**INFORMATION SHOWN**
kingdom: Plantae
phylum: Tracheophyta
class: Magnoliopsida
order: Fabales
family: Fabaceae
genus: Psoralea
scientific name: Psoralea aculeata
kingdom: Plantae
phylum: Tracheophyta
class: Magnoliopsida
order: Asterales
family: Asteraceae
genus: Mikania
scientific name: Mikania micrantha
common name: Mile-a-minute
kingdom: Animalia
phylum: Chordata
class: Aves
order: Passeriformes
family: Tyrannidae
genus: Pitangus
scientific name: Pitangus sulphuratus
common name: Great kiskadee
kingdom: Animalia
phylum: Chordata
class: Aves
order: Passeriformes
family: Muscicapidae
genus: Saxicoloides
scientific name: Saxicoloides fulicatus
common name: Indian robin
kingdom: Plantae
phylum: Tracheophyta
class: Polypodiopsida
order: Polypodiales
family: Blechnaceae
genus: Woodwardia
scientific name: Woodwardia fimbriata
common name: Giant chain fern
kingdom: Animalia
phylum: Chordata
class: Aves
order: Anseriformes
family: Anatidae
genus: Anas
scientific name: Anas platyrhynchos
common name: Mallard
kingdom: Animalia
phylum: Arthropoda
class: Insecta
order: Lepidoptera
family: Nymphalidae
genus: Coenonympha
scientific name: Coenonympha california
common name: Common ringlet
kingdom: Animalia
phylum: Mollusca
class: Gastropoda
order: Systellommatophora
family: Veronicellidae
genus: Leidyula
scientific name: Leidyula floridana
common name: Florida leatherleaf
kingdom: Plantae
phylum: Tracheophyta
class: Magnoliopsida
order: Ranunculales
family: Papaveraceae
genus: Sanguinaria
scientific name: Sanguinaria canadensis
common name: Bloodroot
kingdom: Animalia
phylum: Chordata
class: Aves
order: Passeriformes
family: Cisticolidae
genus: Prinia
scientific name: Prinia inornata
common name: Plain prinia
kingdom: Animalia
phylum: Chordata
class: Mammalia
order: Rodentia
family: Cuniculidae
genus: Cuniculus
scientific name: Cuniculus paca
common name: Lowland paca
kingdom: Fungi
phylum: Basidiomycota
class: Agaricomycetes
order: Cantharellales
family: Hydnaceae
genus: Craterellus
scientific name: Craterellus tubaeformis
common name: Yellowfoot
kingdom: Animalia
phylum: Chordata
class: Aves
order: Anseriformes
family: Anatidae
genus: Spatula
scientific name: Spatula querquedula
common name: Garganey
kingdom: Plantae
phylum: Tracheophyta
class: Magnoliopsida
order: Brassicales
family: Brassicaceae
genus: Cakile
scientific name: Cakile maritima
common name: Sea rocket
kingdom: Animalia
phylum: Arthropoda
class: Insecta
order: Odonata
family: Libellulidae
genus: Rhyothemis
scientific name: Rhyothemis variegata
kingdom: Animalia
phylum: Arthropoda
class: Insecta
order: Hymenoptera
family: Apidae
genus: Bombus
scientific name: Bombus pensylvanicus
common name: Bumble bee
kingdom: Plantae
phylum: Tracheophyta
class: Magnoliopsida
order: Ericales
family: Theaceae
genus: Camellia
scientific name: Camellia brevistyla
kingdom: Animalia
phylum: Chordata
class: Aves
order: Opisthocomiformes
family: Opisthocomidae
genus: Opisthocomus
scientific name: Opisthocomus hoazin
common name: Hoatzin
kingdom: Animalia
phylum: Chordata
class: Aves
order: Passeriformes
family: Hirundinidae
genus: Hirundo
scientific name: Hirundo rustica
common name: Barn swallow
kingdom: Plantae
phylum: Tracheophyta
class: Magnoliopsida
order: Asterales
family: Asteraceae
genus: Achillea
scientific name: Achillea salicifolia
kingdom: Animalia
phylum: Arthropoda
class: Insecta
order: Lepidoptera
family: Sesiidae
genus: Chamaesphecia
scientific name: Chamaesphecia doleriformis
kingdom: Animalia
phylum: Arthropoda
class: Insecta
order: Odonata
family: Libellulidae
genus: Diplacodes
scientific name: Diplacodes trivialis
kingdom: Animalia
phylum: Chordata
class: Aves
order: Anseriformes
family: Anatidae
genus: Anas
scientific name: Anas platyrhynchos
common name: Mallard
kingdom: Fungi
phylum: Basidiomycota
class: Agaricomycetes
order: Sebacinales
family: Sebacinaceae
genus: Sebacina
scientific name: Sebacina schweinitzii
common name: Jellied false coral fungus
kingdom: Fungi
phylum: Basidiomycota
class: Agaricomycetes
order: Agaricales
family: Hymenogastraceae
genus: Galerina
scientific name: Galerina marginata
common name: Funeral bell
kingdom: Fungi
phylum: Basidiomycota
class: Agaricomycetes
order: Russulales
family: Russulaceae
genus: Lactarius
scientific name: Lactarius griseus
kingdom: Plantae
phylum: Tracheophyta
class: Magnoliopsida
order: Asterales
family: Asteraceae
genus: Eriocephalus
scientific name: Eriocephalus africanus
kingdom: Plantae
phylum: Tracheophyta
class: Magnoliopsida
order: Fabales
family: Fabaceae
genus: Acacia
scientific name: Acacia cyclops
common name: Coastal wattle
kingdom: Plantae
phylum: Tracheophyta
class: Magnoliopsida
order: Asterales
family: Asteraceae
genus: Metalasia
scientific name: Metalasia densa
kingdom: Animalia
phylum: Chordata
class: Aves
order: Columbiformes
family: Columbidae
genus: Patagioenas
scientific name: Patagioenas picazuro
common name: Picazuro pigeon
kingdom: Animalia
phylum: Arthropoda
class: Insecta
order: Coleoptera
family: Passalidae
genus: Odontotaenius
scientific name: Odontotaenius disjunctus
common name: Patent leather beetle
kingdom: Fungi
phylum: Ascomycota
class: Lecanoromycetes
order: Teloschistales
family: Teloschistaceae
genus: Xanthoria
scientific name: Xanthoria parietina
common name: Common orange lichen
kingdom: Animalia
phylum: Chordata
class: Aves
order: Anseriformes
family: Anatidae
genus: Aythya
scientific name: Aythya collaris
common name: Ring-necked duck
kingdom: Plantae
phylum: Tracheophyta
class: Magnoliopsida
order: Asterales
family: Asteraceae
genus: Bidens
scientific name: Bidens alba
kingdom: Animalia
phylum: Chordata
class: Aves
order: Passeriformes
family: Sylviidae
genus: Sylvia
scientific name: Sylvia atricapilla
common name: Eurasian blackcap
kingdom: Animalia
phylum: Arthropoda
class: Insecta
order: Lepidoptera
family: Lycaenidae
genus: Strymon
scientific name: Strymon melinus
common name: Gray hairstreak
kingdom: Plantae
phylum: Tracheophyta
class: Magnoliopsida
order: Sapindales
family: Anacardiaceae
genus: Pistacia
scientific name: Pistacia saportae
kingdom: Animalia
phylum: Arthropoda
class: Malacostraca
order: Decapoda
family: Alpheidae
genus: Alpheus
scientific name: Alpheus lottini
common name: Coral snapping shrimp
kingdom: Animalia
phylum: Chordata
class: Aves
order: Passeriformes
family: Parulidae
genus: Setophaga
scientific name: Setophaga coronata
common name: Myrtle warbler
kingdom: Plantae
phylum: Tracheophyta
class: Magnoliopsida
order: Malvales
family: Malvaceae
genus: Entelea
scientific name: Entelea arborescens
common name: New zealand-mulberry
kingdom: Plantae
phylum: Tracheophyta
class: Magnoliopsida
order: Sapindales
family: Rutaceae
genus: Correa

**EXERCISE DETAILS**
Update the data by replacing "common name" with "vernacular name" on every line where it occurs, and leave everything else unchanged.

**ANSWER TO THE PROBLEM**
kingdom: Plantae
phylum: Tracheophyta
class: Magnoliopsida
order: Fabales
family: Fabaceae
genus: Psoralea
scientific name: Psoralea aculeata
kingdom: Plantae
phylum: Tracheophyta
class: Magnoliopsida
order: Asterales
family: Asteraceae
genus: Mikania
scientific name: Mikania micrantha
vernacular name: Mile-a-minute
kingdom: Animalia
phylum: Chordata
class: Aves
order: Passeriformes
family: Tyrannidae
genus: Pitangus
scientific name: Pitangus sulphuratus
vernacular name: Great kiskadee
kingdom: Animalia
phylum: Chordata
class: Aves
order: Passeriformes
family: Muscicapidae
genus: Saxicoloides
scientific name: Saxicoloides fulicatus
vernacular name: Indian robin
kingdom: Plantae
phylum: Tracheophyta
class: Polypodiopsida
order: Polypodiales
family: Blechnaceae
genus: Woodwardia
scientific name: Woodwardia fimbriata
vernacular name: Giant chain fern
kingdom: Animalia
phylum: Chordata
class: Aves
order: Anseriformes
family: Anatidae
genus: Anas
scientific name: Anas platyrhynchos
vernacular name: Mallard
kingdom: Animalia
phylum: Arthropoda
class: Insecta
order: Lepidoptera
family: Nymphalidae
genus: Coenonympha
scientific name: Coenonympha california
vernacular name: Common ringlet
kingdom: Animalia
phylum: Mollusca
class: Gastropoda
order: Systellommatophora
family: Veronicellidae
genus: Leidyula
scientific name: Leidyula floridana
vernacular name: Florida leatherleaf
kingdom: Plantae
phylum: Tracheophyta
class: Magnoliopsida
order: Ranunculales
family: Papaveraceae
genus: Sanguinaria
scientific name: Sanguinaria canadensis
vernacular name: Bloodroot
kingdom: Animalia
phylum: Chordata
class: Aves
order: Passeriformes
family: Cisticolidae
genus: Prinia
scientific name: Prinia inornata
vernacular name: Plain prinia
kingdom: Animalia
phylum: Chordata
class: Mammalia
order: Rodentia
family: Cuniculidae
genus: Cuniculus
scientific name: Cuniculus paca
vernacular name: Lowland paca
kingdom: Fungi
phylum: Basidiomycota
class: Agaricomycetes
order: Cantharellales
family: Hydnaceae
genus: Craterellus
scientific name: Craterellus tubaeformis
vernacular name: Yellowfoot
kingdom: Animalia
phylum: Chordata
class: Aves
order: Anseriformes
family: Anatidae
genus: Spatula
scientific name: Spatula querquedula
vernacular name: Garganey
kingdom: Plantae
phylum: Tracheophyta
class: Magnoliopsida
order: Brassicales
family: Brassicaceae
genus: Cakile
scientific name: Cakile maritima
vernacular name: Sea rocket
kingdom: Animalia
phylum: Arthropoda
class: Insecta
order: Odonata
family: Libellulidae
genus: Rhyothemis
scientific name: Rhyothemis variegata
kingdom: Animalia
phylum: Arthropoda
class: Insecta
order: Hymenoptera
family: Apidae
genus: Bombus
scientific name: Bombus pensylvanicus
vernacular name: Bumble bee
kingdom: Plantae
phylum: Tracheophyta
class: Magnoliopsida
order: Ericales
family: Theaceae
genus: Camellia
scientific name: Camellia brevistyla
kingdom: Animalia
phylum: Chordata
class: Aves
order: Opisthocomiformes
family: Opisthocomidae
genus: Opisthocomus
scientific name: Opisthocomus hoazin
vernacular name: Hoatzin
kingdom: Animalia
phylum: Chordata
class: Aves
order: Passeriformes
family: Hirundinidae
genus: Hirundo
scientific name: Hirundo rustica
vernacular name: Barn swallow
kingdom: Plantae
phylum: Tracheophyta
class: Magnoliopsida
order: Asterales
family: Asteraceae
genus: Achillea
scientific name: Achillea salicifolia
kingdom: Animalia
phylum: Arthropoda
class: Insecta
order: Lepidoptera
family: Sesiidae
genus: Chamaesphecia
scientific name: Chamaesphecia doleriformis
kingdom: Animalia
phylum: Arthropoda
class: Insecta
order: Odonata
family: Libellulidae
genus: Diplacodes
scientific name: Diplacodes trivialis
kingdom: Animalia
phylum: Chordata
class: Aves
order: Anseriformes
family: Anatidae
genus: Anas
scientific name: Anas platyrhynchos
vernacular name: Mallard
kingdom: Fungi
phylum: Basidiomycota
class: Agaricomycetes
order: Sebacinales
family: Sebacinaceae
genus: Sebacina
scientific name: Sebacina schweinitzii
vernacular name: Jellied false coral fungus
kingdom: Fungi
phylum: Basidiomycota
class: Agaricomycetes
order: Agaricales
family: Hymenogastraceae
genus: Galerina
scientific name: Galerina marginata
vernacular name: Funeral bell
kingdom: Fungi
phylum: Basidiomycota
class: Agaricomycetes
order: Russulales
family: Russulaceae
genus: Lactarius
scientific name: Lactarius griseus
kingdom: Plantae
phylum: Tracheophyta
class: Magnoliopsida
order: Asterales
family: Asteraceae
genus: Eriocephalus
scientific name: Eriocephalus africanus
kingdom: Plantae
phylum: Tracheophyta
class: Magnoliopsida
order: Fabales
family: Fabaceae
genus: Acacia
scientific name: Acacia cyclops
vernacular name: Coastal wattle
kingdom: Plantae
phylum: Tracheophyta
class: Magnoliopsida
order: Asterales
family: Asteraceae
genus: Metalasia
scientific name: Metalasia densa
kingdom: Animalia
phylum: Chordata
class: Aves
order: Columbiformes
family: Columbidae
genus: Patagioenas
scientific name: Patagioenas picazuro
vernacular name: Picazuro pigeon
kingdom: Animalia
phylum: Arthropoda
class: Insecta
order: Coleoptera
family: Passalidae
genus: Odontotaenius
scientific name: Odontotaenius disjunctus
vernacular name: Patent leather beetle
kingdom: Fungi
phylum: Ascomycota
class: Lecanoromycetes
order: Teloschistales
family: Teloschistaceae
genus: Xanthoria
scientific name: Xanthoria parietina
vernacular name: Common orange lichen
kingdom: Animalia
phylum: Chordata
class: Aves
order: Anseriformes
family: Anatidae
genus: Aythya
scientific name: Aythya collaris
vernacular name: Ring-necked duck
kingdom: Plantae
phylum: Tracheophyta
class: Magnoliopsida
order: Asterales
family: Asteraceae
genus: Bidens
scientific name: Bidens alba
kingdom: Animalia
phylum: Chordata
class: Aves
order: Passeriformes
family: Sylviidae
genus: Sylvia
scientific name: Sylvia atricapilla
vernacular name: Eurasian blackcap
kingdom: Animalia
phylum: Arthropoda
class: Insecta
order: Lepidoptera
family: Lycaenidae
genus: Strymon
scientific name: Strymon melinus
vernacular name: Gray hairstreak
kingdom: Plantae
phylum: Tracheophyta
class: Magnoliopsida
order: Sapindales
family: Anacardiaceae
genus: Pistacia
scientific name: Pistacia saportae
kingdom: Animalia
phylum: Arthropoda
class: Malacostraca
order: Decapoda
family: Alpheidae
genus: Alpheus
scientific name: Alpheus lottini
vernacular name: Coral snapping shrimp
kingdom: Animalia
phylum: Chordata
class: Aves
order: Passeriformes
family: Parulidae
genus: Setophaga
scientific name: Setophaga coronata
vernacular name: Myrtle warbler
kingdom: Plantae
phylum: Tracheophyta
class: Magnoliopsida
order: Malvales
family: Malvaceae
genus: Entelea
scientific name: Entelea arborescens
vernacular name: New zealand-mulberry
kingdom: Plantae
phylum: Tracheophyta
class: Magnoliopsida
order: Sapindales
family: Rutaceae
genus: Correa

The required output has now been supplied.